CAP TRADE-OFFS IN REAL SYSTEMS
═══════════════════════════════════════════════════════════════

CP SYSTEMS (Consistent, Partition-tolerant)
─────────────────────────────────────────────────────────────
During partition: Refuse some requests to maintain consistency

Examples:
    - Traditional RDBMS with synchronous replication
    - ZooKeeper
    - etcd (Kubernetes' brain)
    - MongoDB with majority write concern

Use when: Correctness matters more than availability
    - Financial transactions
    - Inventory systems
    - Coordination services

AP SYSTEMS (Available, Partition-tolerant)
─────────────────────────────────────────────────────────────
During partition: Accept requests, data may diverge

Examples:
    - Cassandra
    - DynamoDB (eventually consistent reads)
    - DNS
    - Caches

Use when: Availability matters more than immediate consistency
    - Shopping carts
    - Social media feeds
    - Metrics/logging

REALITY CHECK
─────────────────────────────────────────────────────────────
Most systems need BOTH consistency AND availability.
The choice is: which to sacrifice DURING a partition?

Partitions are rare but not rare enough to ignore.
Design for partition. Choose your trade-off deliberately.

3.3 Beyond CAP: PACELC

PACELC: A MORE COMPLETE MODEL
═══════════════════════════════════════════════════════════════

CAP only talks about partitions. But what about normal operation?

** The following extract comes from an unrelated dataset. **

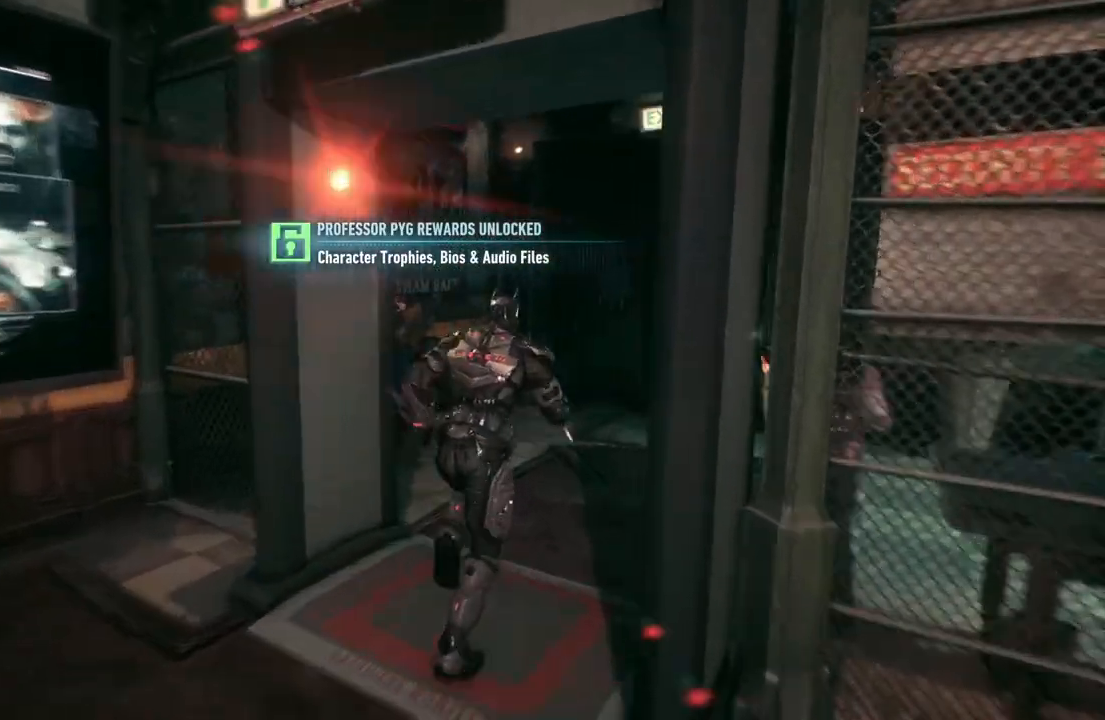
{"buttons": ["A"], "left_stick": "up-right", "right_stick": "center", "events": []}
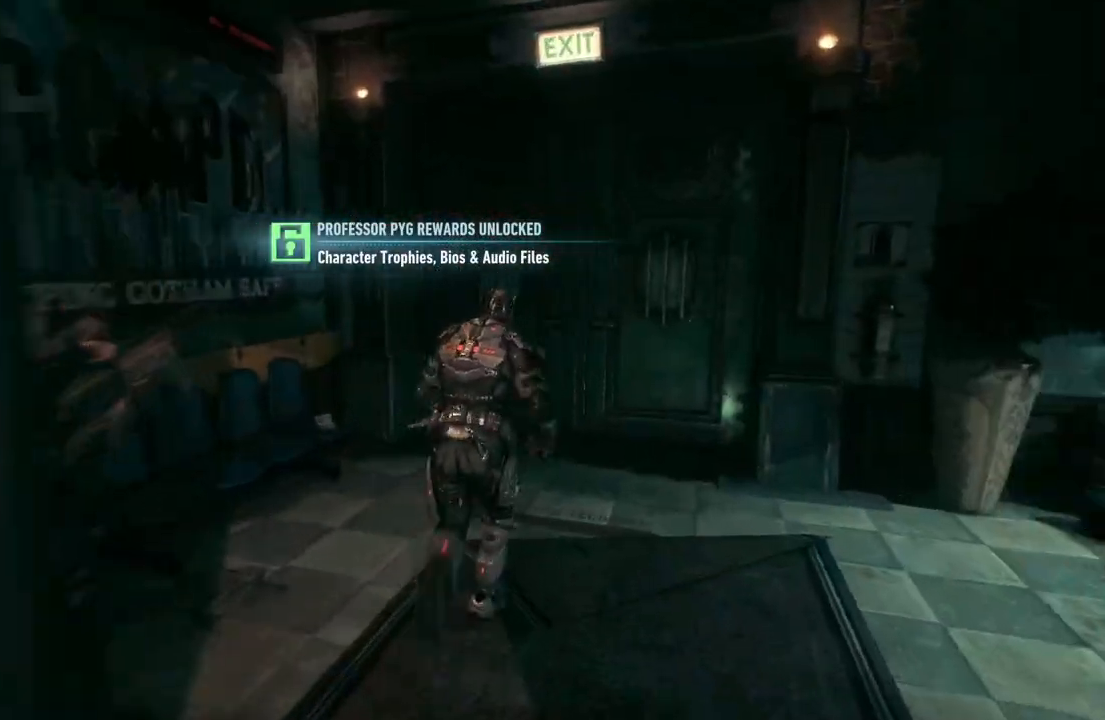
{"buttons": ["A"], "left_stick": "up", "right_stick": "center", "events": [[133, "A", "up"], [133, "left_stick", "up"], [400, "A", "down"]]}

PACELC: If Partition, then Availability vs Consistency,
        Else, Latency vs Consistency

┌─────────────────────────────────────────────────────────────┐
│                                                             │
│   During Partition (P):                                     │
│       Choose A (availability) or C (consistency)            │
│                                                             │
│   Else (normal operation):                                  │
│       Choose L (latency) or C (consistency)                 │
│                                                             │
│   PA/EL: Available during partition, low latency normally   │
│          (Cassandra, DynamoDB)                              │
│                                                             │
│   PC/EC: Consistent during partition, consistent normally   │
│          (Traditional RDBMS, etcd)                          │
│                                                             │
│   PA/EC: Available during partition, consistent normally    │
│          (Some configs of MongoDB)                          │
│                                                             │
└─────────────────────────────────────────────────────────────┘

This model acknowledges that even in normal operation,
you trade latency for consistency (synchronous replication)
or consistency for latency (asynchronous replication).

Try This (3 minutes)

For each scenario, which trade-off makes sense?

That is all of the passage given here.